C’est un ensemble de nouvelles dispositions qui va sécuriser le travail du pharmacien, et qui va l’aider à exercer dans des conditions plus sereines et plus sures.
Quelles sont les prochaines activités du Snapo en cette rentrée sociale?
Le Snapo dispose d’un programme de formation et de communication qui s’étale sur toute l’année. En octobre nous organisons des rencontres régionales pour les pharmaciens à Tizi Ouzou puis à Chlef, en novembre à El Oued, et en décembre à Alger.
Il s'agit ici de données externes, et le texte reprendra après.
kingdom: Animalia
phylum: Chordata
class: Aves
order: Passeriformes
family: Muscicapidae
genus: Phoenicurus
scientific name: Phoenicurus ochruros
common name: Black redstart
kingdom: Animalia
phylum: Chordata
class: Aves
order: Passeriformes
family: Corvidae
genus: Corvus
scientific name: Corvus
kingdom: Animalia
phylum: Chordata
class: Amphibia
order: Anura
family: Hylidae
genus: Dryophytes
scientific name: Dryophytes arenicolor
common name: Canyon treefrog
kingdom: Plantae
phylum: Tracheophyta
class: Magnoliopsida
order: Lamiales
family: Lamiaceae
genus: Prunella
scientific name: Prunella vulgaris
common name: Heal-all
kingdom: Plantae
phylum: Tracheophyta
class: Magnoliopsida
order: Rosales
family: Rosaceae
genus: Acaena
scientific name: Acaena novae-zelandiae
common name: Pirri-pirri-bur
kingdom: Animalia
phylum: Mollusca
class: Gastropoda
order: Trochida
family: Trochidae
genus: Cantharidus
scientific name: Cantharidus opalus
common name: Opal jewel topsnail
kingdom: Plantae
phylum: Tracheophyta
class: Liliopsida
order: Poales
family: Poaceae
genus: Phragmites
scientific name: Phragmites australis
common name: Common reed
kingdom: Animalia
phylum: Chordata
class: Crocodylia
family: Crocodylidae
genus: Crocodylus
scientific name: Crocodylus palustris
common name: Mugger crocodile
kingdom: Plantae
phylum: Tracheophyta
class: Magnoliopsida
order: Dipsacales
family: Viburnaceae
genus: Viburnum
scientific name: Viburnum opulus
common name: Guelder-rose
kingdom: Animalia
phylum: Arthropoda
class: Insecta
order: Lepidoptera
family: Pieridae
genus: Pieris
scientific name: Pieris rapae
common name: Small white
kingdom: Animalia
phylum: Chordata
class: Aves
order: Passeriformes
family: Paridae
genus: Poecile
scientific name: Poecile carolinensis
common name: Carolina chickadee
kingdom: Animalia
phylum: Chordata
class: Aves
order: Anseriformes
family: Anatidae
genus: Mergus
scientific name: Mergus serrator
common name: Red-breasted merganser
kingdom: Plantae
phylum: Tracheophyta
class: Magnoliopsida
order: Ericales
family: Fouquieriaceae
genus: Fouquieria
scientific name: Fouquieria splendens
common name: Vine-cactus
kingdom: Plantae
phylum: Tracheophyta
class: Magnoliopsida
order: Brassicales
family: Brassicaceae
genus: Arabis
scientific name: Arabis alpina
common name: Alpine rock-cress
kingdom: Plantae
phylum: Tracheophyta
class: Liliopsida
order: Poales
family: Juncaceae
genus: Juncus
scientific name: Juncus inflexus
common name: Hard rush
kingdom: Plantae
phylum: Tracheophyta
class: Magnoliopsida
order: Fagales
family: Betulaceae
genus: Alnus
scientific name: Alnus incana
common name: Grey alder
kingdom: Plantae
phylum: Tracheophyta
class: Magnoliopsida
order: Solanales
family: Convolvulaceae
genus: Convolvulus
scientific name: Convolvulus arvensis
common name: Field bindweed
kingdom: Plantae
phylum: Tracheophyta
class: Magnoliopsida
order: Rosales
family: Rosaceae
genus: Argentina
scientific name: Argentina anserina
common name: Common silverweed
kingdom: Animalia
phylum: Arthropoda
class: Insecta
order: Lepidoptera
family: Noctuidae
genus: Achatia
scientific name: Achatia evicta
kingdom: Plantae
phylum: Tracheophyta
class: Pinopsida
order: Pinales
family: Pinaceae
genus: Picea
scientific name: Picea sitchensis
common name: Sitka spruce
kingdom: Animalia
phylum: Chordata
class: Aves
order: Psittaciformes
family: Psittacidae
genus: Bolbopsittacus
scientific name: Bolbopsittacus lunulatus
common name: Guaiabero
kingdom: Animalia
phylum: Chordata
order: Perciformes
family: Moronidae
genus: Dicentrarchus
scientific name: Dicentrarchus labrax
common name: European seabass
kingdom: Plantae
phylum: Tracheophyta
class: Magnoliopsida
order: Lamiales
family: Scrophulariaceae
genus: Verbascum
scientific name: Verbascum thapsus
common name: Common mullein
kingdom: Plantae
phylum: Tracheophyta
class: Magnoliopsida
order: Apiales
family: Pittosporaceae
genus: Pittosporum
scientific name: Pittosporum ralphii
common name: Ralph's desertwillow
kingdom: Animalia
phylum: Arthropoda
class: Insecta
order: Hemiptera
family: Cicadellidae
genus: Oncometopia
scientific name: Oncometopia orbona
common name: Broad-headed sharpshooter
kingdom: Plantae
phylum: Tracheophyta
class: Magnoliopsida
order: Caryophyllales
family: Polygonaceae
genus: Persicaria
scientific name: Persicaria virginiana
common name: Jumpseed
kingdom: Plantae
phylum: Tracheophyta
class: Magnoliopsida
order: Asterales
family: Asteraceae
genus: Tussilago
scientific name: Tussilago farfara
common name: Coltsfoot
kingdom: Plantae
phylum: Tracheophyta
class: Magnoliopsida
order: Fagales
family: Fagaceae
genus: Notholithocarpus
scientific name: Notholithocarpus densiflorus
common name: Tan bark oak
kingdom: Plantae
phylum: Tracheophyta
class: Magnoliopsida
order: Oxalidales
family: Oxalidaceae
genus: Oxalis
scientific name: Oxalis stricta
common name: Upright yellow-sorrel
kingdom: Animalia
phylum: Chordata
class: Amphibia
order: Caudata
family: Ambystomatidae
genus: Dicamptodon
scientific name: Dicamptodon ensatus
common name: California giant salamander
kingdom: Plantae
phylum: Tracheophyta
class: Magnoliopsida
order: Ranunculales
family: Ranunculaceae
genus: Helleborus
Ça rentre dans le cadre de notre programme de formation continue, et de discussion sur les sujets et dossiers actuels ; notamment les nouveaux textes concernant les psychotropes, et les textes d’application de la nouvelle loi sanitaire 18-11 de juillet 2018, qui va concerner les nouvelles missions du pharmacien d’officine au sein du système de santé, la formation continue qui devient obligatoire, et le statut du pharmacien assistant.
Nous participons chaque semaine aux réunions de la cellule de veille aux cotés des autres acteurs du secteur du médicament, afin d’aider le ministère à adopter toute mesure en vue de stabiliser le marché du médicament. Nous tenons également lors des prochaines semaines les réunions périodiques des commissions nationales mixtes avec la Cnas et la Casnos, pour le suivi du tiers payant, et faire l’évaluation du contrôle médical à distance qui vient d’être généralisé à toutes les wilayas, après une phase test réussie au niveau de 11 wilayas pilotes. Ce nouveau système novateur va conforter les assurés sociaux et les pharmaciens conventionnés.